GM’s Marketing Myopia is obvious in the hinsight. While it executed the strategy that correctly identified trolleys as its “true competition”, it failed to define correctly the business GM is in. GM looked at itself in the business of selling automobiles and not in the transportation business. GM continued to commit to a strategy that made bigger, faster, powerful and luxurious automobiles, forgetting to look at the “purpose these automobiles served”.

People did not want muscle cars, they wanted thrill. People did not want automobiles, they wanted a safe, easy and comfortable way to go to places. People did not want SUVs, they wanted to make a statement and chose big SUVs as the medium.
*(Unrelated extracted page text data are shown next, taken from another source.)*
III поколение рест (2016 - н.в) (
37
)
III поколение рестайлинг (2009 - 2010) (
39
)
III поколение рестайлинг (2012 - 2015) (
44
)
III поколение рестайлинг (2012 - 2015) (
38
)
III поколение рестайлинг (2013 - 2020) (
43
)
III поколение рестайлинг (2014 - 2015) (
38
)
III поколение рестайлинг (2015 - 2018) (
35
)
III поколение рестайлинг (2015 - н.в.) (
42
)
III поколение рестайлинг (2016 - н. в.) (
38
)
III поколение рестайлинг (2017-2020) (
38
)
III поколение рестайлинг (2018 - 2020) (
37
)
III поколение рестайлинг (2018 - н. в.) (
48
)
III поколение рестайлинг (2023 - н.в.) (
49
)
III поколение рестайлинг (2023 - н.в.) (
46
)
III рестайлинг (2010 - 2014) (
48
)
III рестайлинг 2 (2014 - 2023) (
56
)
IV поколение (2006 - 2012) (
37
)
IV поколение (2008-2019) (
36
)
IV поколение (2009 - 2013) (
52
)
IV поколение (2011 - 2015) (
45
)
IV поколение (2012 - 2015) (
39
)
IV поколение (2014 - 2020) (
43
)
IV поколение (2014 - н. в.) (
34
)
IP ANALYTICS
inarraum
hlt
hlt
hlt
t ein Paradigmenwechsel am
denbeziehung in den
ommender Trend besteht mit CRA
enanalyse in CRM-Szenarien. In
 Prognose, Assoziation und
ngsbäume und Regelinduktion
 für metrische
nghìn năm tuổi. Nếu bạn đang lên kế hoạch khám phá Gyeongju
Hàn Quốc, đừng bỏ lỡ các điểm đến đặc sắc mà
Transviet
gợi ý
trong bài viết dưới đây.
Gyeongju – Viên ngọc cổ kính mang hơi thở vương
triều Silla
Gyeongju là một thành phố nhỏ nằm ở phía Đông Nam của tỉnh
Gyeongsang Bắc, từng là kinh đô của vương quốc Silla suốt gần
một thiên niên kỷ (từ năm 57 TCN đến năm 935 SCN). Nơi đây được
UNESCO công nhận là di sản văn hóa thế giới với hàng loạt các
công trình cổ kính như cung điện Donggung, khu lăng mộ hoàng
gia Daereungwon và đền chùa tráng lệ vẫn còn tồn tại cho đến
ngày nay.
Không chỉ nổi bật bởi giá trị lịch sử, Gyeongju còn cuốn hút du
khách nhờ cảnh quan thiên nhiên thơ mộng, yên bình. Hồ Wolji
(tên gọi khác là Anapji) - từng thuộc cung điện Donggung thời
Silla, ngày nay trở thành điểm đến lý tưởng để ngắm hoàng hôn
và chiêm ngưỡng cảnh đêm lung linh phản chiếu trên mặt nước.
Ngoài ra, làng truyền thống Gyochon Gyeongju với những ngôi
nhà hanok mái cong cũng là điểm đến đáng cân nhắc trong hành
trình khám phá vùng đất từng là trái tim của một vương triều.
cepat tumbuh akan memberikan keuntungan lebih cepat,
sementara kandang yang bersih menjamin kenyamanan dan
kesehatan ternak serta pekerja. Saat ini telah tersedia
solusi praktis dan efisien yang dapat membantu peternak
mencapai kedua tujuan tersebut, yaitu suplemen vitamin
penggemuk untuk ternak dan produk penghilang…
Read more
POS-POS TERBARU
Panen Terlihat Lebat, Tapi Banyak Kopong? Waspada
The other big US car maker, Ford, isn’t doing better than GM. Ford suffers from the same two factors that GM suffers from. When Ford started, it was not suffering from Marketing Myopia. Henry Ford purportedly said, “if I listened to people I would have made faster horses”. Whether those were the exact words or not, it was a proof point that he realized that what people really wanted was a way to travel from Point-A to Point-B.

As we stand now, at the beginning of the third quarter of 2008, facing increasing Oil prices and the effects on the environment, GM is facing what appears to be a certain failure. It is not easy now for GM to lose its myopia. It has committed all its resources towards automobiles and cannot rally recast itself to make the new transportation means. GM is doing more of the same, with its plan to make more mini-cars than SUVs. Again, the strategy is myopic, reactive to Oil price crisis than solving the real needs of people.

If GM survives for another fifty years, it will be because it recast itself to be in “the business of connecting people to their economic, physical and emotional needs” and not because it made smaller fuel-efficient cars.

In fifty years, we may not even travel from point A to point B, but this topic requires its own article.